(422 words.

This chapter contains... a tactical contemplation of suicide?)


The music is absolute agony, rattling her bones and teeth, clouding her mind and cutting off everything that connects her to Daud and the Void and their incredible gifts. It holds her in place so firmly that the ropes binding her wrists to the chair are entirely unnecessary, and about the only conscious movement she can make is to stretch her hand open to find the deadly pin hidden at her fingertip.

She remembers, disturbingly clear through the haze of pain, the Whaler who first showed her how to safely place the poison in the lining of her glove, warning her of what would happen if she was ever caught on the night before her first solo job. "You won't be rescued. The Overseers will kill you if you keep silent, and Daud will hunt you down if you talk," he said. "This is a kinder death than either of those would be."

She hasn't thought of it much since then, always too confident in her own abilities to ever consider capture a real danger, but she has wondered, passingly at first and increasingly often over the last year or so, if she could face off against Daud and survive.

She never imagined this to be the way she might find her answer. The thought of trading his secrets for her escape makes her stomach burn and twist, but against the press of the music in her skull, the feel of her bones near shattering…

Her finger strokes along the edge of the pin, and her lips part.

And all at once, the music stops.

Billie opens her eyes to see the Overseer in front of her gurgling blood from his pierced throat, hands twitching uselessly around the edge of his music box until he slides from Daud's blade to the floor. Daud looks her over briskly, assessing the damage, and then that same weapon, dark red and dripping, carefully cuts away the rope at her wrists, the sharp edge not even grazing her skin.
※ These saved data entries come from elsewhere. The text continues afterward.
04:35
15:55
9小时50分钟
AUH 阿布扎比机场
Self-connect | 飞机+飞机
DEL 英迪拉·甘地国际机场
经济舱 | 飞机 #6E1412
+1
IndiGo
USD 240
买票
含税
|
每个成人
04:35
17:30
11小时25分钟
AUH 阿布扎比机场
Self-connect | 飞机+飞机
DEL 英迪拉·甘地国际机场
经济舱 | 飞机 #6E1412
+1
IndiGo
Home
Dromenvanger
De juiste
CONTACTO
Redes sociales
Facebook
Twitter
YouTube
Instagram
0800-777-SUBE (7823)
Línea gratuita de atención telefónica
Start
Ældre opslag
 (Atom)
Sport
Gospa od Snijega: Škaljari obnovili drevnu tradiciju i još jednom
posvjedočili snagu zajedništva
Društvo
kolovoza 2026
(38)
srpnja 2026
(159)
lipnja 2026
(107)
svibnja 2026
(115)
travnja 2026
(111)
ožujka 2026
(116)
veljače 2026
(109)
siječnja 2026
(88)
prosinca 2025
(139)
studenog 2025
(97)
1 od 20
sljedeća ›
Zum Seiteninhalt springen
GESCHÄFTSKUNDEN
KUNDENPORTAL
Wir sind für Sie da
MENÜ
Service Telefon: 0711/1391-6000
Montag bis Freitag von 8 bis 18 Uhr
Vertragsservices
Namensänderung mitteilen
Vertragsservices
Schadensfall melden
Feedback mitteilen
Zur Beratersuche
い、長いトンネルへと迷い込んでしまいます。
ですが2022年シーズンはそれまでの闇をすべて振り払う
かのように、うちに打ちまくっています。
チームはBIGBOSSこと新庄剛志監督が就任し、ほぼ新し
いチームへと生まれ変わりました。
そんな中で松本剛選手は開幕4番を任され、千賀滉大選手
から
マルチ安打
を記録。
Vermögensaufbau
"Let's go," he says gruffly, as he grabs her by the arm and hauls her to her feet.

She follows on unsteady legs, shaking her head to clear the last of the music's fog. She stares at Daud's back in front of her, frowning as she struggles to understand what has just happened.

You won't be rescued.

Billie clenches her fist, pushing the point of the pin safely back into the lining of her glove. She tries not to wonder what choice she was about to make.